- WHAT IS BEING ASKED
Lines below that include "лицензий" are the answer; copy each one.

- MATERIAL FOR THIS EXERCISE

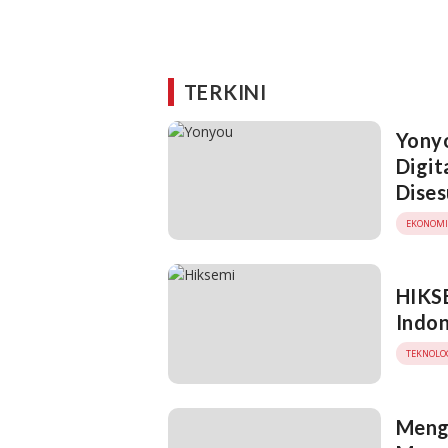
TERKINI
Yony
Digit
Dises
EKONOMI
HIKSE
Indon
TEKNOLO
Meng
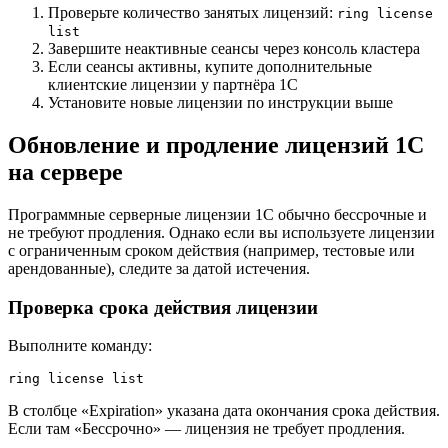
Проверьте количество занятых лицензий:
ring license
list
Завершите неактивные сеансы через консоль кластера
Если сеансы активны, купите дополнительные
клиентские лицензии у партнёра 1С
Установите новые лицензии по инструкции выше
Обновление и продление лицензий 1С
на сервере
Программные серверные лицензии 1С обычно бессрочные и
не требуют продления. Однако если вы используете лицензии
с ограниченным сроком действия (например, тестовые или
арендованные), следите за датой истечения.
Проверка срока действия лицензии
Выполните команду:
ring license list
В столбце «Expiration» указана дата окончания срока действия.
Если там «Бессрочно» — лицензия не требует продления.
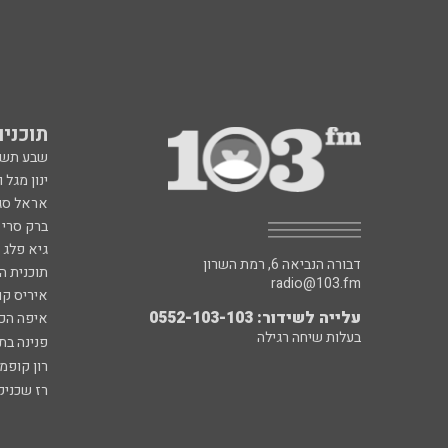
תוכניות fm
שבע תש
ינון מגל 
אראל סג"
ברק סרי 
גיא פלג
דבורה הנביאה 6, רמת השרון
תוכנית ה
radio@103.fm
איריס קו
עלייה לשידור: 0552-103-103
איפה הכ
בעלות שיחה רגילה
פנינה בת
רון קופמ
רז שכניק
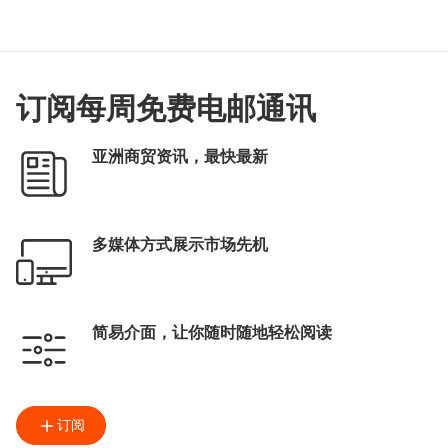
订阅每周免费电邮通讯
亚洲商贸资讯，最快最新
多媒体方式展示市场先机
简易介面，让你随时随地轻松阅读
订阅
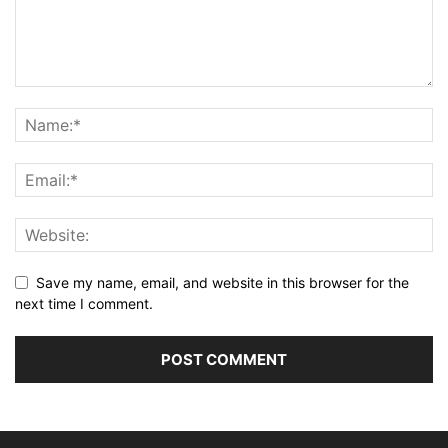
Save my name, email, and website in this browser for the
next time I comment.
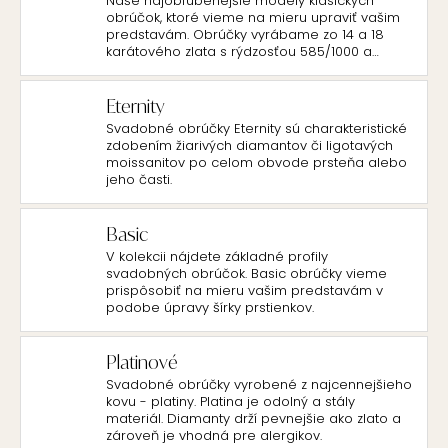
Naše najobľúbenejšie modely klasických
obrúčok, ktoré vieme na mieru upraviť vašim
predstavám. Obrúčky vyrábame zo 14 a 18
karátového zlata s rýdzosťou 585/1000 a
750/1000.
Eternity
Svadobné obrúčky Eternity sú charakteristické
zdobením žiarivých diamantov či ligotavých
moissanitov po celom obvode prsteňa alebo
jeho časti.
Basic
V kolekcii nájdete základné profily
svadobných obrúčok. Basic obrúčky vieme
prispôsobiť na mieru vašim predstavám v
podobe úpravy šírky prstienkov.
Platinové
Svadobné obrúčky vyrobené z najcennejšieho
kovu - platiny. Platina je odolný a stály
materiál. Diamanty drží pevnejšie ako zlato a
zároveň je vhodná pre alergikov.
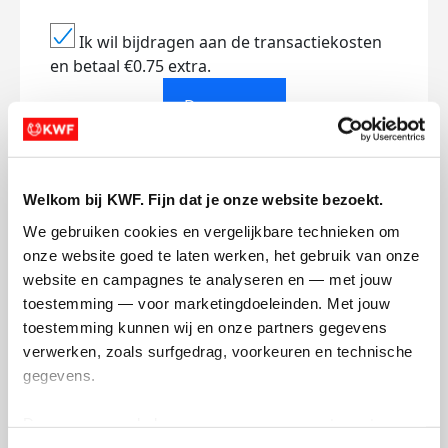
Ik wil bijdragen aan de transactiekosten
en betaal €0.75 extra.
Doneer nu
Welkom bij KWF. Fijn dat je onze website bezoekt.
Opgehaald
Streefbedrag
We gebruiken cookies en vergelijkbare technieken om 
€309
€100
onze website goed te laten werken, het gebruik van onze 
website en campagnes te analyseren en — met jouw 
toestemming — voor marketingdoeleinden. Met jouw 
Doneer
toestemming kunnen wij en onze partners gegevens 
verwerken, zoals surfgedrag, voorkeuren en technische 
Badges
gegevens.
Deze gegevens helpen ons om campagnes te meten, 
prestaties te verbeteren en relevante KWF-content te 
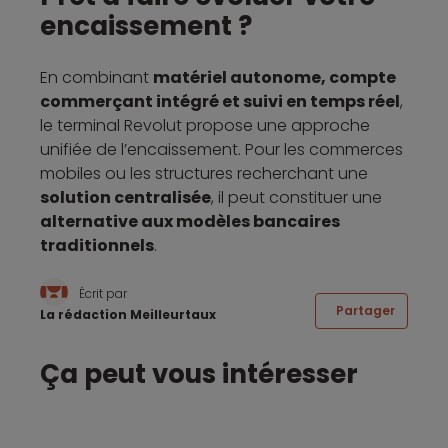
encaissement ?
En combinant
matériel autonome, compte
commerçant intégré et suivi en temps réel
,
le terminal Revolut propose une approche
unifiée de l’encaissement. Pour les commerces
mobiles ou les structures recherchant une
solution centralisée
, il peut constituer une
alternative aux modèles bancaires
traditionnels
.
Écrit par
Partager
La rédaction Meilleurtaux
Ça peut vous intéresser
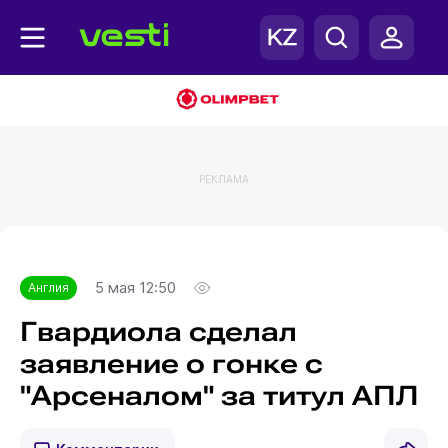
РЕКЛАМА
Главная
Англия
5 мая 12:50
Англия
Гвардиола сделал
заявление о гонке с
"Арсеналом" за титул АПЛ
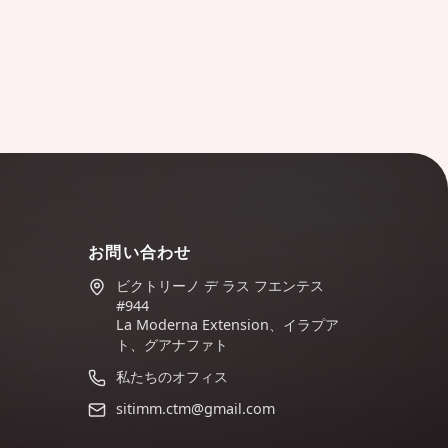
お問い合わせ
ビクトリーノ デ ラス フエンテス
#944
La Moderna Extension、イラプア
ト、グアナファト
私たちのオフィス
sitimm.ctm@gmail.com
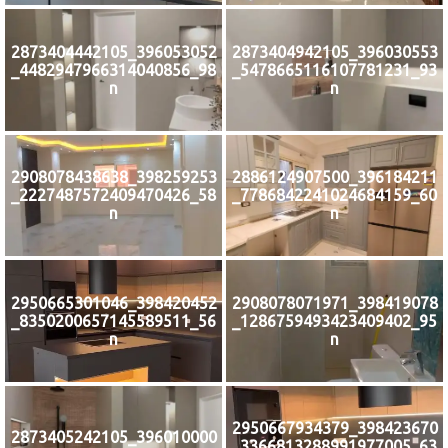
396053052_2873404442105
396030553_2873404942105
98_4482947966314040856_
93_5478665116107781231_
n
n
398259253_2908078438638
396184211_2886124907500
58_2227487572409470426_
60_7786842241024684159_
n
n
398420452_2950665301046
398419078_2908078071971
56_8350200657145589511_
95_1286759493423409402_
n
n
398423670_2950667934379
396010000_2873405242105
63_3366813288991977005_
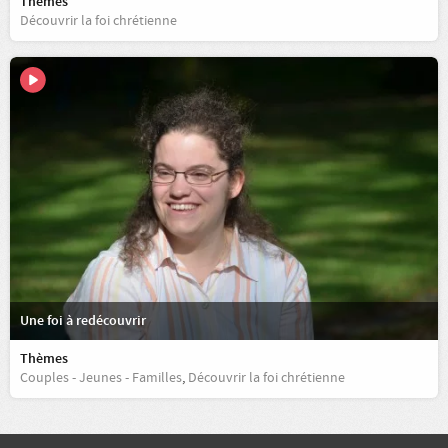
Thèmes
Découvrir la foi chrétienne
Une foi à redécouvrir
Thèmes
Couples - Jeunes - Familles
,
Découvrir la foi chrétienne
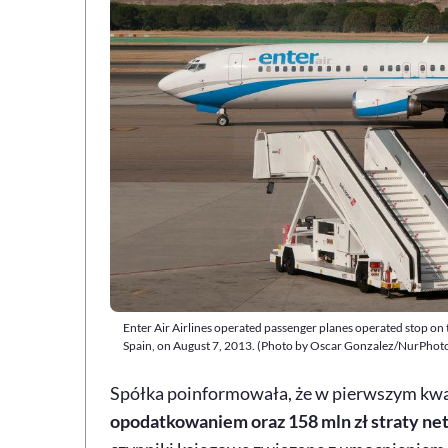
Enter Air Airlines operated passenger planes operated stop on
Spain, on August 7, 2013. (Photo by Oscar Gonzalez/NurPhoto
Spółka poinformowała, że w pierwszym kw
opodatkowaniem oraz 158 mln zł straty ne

- TASK RESULT
Проверьте количество занятых лицензий:
Обновление и продление лицензий 1С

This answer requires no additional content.